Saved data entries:
Content starts
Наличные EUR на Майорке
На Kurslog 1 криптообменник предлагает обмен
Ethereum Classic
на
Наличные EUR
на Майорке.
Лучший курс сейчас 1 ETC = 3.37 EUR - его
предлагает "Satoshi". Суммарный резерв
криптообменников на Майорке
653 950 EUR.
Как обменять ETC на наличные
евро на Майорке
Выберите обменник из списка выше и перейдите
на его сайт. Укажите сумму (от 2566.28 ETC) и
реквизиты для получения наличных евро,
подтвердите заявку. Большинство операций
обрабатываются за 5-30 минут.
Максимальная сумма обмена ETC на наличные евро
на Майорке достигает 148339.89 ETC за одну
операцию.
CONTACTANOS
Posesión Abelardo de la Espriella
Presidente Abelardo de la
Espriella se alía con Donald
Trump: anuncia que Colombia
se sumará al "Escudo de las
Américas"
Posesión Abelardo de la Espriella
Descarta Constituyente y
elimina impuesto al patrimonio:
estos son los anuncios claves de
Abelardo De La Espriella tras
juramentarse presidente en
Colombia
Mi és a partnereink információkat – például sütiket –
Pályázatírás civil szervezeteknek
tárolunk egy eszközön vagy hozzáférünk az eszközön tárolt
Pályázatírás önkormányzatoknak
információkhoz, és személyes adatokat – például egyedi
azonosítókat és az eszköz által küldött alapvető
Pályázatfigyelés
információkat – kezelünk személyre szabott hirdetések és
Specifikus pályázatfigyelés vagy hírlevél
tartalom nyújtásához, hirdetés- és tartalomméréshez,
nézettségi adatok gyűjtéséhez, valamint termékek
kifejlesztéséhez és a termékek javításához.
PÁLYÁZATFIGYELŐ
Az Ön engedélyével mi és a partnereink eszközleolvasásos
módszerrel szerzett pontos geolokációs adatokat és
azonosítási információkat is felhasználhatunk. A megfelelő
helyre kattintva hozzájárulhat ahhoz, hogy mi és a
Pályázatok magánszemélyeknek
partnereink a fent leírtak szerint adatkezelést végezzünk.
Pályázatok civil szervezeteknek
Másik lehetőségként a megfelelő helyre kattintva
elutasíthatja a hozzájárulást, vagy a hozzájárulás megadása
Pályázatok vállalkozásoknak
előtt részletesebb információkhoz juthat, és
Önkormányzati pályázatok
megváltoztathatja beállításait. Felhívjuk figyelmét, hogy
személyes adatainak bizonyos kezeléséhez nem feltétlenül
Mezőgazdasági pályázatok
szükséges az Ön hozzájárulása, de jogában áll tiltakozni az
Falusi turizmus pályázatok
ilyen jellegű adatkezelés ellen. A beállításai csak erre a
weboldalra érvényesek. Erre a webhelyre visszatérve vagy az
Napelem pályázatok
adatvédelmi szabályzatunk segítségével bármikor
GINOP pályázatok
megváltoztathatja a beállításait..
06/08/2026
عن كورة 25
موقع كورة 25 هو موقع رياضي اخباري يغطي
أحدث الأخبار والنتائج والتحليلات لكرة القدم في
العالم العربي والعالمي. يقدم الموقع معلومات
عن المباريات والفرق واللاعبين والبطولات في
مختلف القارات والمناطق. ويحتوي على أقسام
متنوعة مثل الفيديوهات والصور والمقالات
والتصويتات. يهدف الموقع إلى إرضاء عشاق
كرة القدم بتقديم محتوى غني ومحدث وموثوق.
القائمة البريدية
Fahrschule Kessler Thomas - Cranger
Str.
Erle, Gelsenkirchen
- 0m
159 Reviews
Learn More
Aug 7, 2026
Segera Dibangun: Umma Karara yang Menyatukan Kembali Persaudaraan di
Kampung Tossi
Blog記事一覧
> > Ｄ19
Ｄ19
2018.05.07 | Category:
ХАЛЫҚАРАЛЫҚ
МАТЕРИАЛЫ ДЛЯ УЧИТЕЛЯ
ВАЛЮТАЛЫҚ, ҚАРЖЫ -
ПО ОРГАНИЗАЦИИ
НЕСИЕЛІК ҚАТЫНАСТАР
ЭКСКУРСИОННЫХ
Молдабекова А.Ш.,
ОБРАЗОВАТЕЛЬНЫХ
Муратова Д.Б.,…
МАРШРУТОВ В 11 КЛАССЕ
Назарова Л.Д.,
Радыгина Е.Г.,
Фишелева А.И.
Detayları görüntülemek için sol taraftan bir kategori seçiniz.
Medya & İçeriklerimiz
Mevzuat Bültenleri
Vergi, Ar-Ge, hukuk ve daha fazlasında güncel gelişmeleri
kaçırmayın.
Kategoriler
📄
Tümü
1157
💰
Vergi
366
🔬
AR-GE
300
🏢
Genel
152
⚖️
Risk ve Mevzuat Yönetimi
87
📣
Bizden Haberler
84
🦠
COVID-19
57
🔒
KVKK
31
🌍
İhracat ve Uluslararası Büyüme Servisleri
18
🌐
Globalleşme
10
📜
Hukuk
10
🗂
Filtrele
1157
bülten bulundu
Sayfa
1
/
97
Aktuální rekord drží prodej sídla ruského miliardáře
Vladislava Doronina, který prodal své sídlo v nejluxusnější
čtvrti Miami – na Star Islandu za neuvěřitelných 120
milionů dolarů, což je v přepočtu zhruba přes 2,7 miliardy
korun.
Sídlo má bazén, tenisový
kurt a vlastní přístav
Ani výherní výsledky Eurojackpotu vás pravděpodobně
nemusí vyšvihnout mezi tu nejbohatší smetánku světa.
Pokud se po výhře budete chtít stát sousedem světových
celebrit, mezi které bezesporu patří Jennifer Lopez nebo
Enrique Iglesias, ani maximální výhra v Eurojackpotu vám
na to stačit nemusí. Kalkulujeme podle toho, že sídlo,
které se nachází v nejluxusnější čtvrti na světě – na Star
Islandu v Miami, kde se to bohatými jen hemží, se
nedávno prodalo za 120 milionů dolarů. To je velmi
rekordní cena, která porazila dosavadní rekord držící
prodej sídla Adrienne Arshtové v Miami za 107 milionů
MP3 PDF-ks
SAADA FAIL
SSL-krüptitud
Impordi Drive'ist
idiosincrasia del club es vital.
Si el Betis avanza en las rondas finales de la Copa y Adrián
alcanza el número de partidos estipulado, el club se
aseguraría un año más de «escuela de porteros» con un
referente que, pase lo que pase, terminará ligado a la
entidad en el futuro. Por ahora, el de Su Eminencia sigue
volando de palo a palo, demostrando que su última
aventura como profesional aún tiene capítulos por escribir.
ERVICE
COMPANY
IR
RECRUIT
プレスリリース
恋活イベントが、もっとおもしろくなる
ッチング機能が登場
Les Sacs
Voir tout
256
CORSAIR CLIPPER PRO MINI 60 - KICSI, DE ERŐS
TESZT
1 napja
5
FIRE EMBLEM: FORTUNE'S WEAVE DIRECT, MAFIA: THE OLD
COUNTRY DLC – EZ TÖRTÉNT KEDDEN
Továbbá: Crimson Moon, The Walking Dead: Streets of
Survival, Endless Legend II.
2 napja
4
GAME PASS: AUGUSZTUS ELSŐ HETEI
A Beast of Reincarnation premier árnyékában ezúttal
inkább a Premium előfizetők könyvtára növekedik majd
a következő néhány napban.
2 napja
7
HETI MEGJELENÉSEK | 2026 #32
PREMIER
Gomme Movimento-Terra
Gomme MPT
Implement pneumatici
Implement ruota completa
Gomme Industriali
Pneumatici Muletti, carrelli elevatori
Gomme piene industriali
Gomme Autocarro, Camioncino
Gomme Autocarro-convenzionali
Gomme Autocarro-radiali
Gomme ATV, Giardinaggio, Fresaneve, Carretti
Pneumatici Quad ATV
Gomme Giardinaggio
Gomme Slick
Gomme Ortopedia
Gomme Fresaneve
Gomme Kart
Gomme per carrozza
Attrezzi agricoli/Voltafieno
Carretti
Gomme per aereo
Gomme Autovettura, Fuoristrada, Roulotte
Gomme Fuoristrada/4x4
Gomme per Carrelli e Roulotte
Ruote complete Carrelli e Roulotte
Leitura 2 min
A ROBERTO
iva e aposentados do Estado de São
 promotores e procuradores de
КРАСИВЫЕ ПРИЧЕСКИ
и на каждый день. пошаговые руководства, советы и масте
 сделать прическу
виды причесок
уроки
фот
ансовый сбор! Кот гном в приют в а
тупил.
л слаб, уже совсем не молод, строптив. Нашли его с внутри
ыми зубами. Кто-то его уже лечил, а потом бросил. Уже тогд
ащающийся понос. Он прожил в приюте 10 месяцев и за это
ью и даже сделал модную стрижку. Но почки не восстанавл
Content ends
Work required: Give back, exactly as written, the stretch from the line with "Impordi Drive'ist" through the line with "entidad en el", and no other lines from the records above.

Response for this exercise:
Impordi Drive'ist
idiosincrasia del club es vital.
Si el Betis avanza en las rondas finales de la Copa y Adrián
alcanza el número de partidos estipulado, el club se
aseguraría un año más de «escuela de porteros» con un
referente que, pase lo que pase, terminará ligado a la
entidad en el futuro. Por ahora, el de Su Eminencia sigue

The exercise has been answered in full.